Commentary

We Shouldn't Have to Share Personal Info With Facebook to Get a Federal Student Loan

By Dr. Harry Jackson | June 16, 2022 | 2:05pm EDT
Meta (Facebook) Founder and CEO Mark Zuckerberg arrives for a meeting with European Commission vice-president in charge for Values and Transparency, in Brussels. (Photo credit: KENZO TRIBOUILLARD/AFP via Getty Images)
Meta (Facebook) Founder and CEO Mark Zuckerberg arrives for a meeting with European Commission vice-president in charge for Values and Transparency, in Brussels. (Photo credit: KENZO TRIBOUILLARD/AFP via Getty Images)

Applying for a federal student loan should be safe for visitors to the U.S. Department of Education (DOE) website studentaid.gov, and in no way should personally identifiable information be shared with corporate entities that could use the information to derive content for use in targeted marketing without their knowledge or consent.

As early as January 2022, the U.S. Department of Education sent personally identifiable information from website visitors, including their last names, countries of residence, phone numbers, and email addresses to Facebook, even if the visitor did not have a Facebook account, via its use of Meta Pixel.  We must take measures to protect the private information of students and educators from Big Tech.

This data is valuable to higher education providers. Undergraduate enrollment fell 3.6 percent in 2020 and 3.1 percent in 2021, representing a loss of around a million students. During the past decade, there has been a decline of undergraduate enrollment of 13 percent.

To exacerbate the problem, the number of high school graduates is projected to decrease from 2027 to 2037. Those colleges without large endowments will struggle to survive and there is fierce competition for students, particularly those willing and able to pay full tuition.

Knowing which students are likely to take out federal student loans is a competitive market advantage. With fewer teenagers signing up for accounts and the company now being subject to new privacy rules that allow users to opt out of ad-tracking -- and with dropping share prices --  Facebook faces greater incentives to use that data.

As an information security practitioner supporting the federal government for the past 20 years, I know a thing or two about information security. 

When designing an information system, one of the first actions to perform is a privacy threshold assessment (PTA), which assesses the data types collected, stored, processed, and transmitted if it contains personally identifiable information.

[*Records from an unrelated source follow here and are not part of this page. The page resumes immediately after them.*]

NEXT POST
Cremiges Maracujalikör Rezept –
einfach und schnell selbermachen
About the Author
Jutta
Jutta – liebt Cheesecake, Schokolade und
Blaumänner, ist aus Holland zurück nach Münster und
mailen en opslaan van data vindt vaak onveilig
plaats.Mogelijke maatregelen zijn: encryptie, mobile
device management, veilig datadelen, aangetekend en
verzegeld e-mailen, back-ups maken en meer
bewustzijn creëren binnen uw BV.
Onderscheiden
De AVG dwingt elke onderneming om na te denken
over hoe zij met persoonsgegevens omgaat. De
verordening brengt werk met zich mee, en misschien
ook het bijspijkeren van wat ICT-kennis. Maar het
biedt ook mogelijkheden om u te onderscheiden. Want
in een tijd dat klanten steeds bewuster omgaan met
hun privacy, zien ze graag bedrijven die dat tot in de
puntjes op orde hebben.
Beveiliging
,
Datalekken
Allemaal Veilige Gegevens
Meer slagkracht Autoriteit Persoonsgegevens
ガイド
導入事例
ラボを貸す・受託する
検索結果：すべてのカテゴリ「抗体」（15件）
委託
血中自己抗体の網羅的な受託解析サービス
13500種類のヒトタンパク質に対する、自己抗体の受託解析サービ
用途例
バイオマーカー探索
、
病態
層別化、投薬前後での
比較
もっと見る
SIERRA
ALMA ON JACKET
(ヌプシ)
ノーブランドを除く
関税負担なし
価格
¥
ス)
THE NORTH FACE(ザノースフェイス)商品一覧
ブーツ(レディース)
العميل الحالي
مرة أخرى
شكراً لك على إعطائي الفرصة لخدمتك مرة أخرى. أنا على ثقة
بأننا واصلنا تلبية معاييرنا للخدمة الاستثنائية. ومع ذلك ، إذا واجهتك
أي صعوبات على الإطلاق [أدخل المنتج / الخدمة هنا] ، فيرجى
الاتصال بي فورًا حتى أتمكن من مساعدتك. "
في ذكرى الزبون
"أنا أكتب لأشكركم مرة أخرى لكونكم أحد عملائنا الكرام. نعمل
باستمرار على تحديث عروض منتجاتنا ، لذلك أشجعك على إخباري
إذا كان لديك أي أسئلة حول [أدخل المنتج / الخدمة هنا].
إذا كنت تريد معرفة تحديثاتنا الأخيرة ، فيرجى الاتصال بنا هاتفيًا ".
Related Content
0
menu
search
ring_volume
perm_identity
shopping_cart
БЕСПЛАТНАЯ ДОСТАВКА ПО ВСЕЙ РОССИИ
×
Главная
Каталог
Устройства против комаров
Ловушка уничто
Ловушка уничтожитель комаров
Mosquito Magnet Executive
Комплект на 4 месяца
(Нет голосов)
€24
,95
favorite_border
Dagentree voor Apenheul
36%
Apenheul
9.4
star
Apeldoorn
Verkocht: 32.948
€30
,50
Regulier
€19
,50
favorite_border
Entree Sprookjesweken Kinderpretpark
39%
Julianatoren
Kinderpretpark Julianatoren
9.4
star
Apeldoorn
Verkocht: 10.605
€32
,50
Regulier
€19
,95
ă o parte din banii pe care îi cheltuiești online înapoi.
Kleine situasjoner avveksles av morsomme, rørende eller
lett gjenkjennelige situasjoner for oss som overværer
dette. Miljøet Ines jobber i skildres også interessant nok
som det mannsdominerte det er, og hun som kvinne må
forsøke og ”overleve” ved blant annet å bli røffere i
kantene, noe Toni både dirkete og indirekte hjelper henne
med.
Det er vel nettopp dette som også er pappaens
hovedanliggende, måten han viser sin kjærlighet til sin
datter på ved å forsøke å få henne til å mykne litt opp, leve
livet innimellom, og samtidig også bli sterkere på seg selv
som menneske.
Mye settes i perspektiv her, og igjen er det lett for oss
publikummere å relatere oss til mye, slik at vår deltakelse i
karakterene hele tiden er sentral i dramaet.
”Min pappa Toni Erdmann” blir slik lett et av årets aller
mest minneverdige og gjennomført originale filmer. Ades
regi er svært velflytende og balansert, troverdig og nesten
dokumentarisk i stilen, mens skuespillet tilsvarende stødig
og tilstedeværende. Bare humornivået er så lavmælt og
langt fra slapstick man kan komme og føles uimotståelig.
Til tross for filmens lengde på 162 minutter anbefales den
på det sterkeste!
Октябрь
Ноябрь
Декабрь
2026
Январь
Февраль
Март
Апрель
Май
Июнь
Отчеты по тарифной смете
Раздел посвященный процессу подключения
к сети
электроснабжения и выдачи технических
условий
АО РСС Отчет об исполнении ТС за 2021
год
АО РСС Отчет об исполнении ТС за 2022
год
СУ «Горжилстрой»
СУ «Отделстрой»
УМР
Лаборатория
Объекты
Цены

The E-Government Act of 2002 requires the Department of Education to perform a Privacy Impact Assessment (PIA) to demonstrate that its systems incorporate privacy protections.

The DOE does not seem to have conducted an analysis of how information in identifiable form is collected, stored, protected, shared, and managed on its website that collected information on visitors before they had even logged onto StudenAid.gov.

The Department of Education must also comply with the Federal Information Security Management Act of 2014 and is required to follow the Risk Management Framework, whose best practices are promulgated by the National Institute of Standards and Technology. Just by following the basics, the Department of Education should have directed the system owner of the application to implement security controls to protect private information. 

Education is big business in the United States, where the government offers more than $100 billion in funds for postsecondary education alone. When including K-12, Americans spend more than $1.1 trillion on education, more than 7 percent of the GDP.

Major tech companies such as Facebook, Amazon, and Google all see opportunities in this market. Amazon has been criticized for using public schools as a potential source of cheap employee training by influencing career and technical education courses taught at a high school in San Bernardino, Calif. Google for Education provides collaborative learning tools for students. Facebook’s "Meta for Education" markets Facebook tools and programs in both the K-12 and higher education pipelines.

What many online users fail to realize when it comes to cyber hygiene and safety is that when an online service is free, the user is the product they are after.

When Facebook made its Meta Pixel code available for free, it was to disseminate a product that would track user activity on websites and send personally identifiable information back to Facebook to enable the company to develop derivative products, develop targeted advertisements, and potentially share that information with third parties.

Several months of data were collected by Facebook when student college acceptance letters begin coming in. Facebook now has information regarding millions of students who are now college-bound, and can correlate that data with what they already have on the user if they have a Facebook account, as well as non-Facebook users on whom they also collect and track information.

The company would not comment to confirm if the data collected made its way into Facebook algorithms. Office of Management and Budget Memorandum-17-06 requires the Dept. of Education to provide a link to the Privacy Impact Assessment, if one was ever done for the system. The public has a right to know the full extent of the privacy breach.

Officials at the Department of Education must be held accountable for their actions, or lack thereof. Measures must be taken to protect the information of applicants applying for federal student loans as well as to ensure that Facebook has purged the information from its algorithms.

Personal privacy is an American value we hold dear. It gives us power, freedom, and protection. What others do not know about you, they cannot target for ruin.

Dr. Harry Jackson is a parent advocate at Parents Defending Education. He is a National Intelligence University assistant professor and spent 20 years as an information security practitioner supporting the federal government.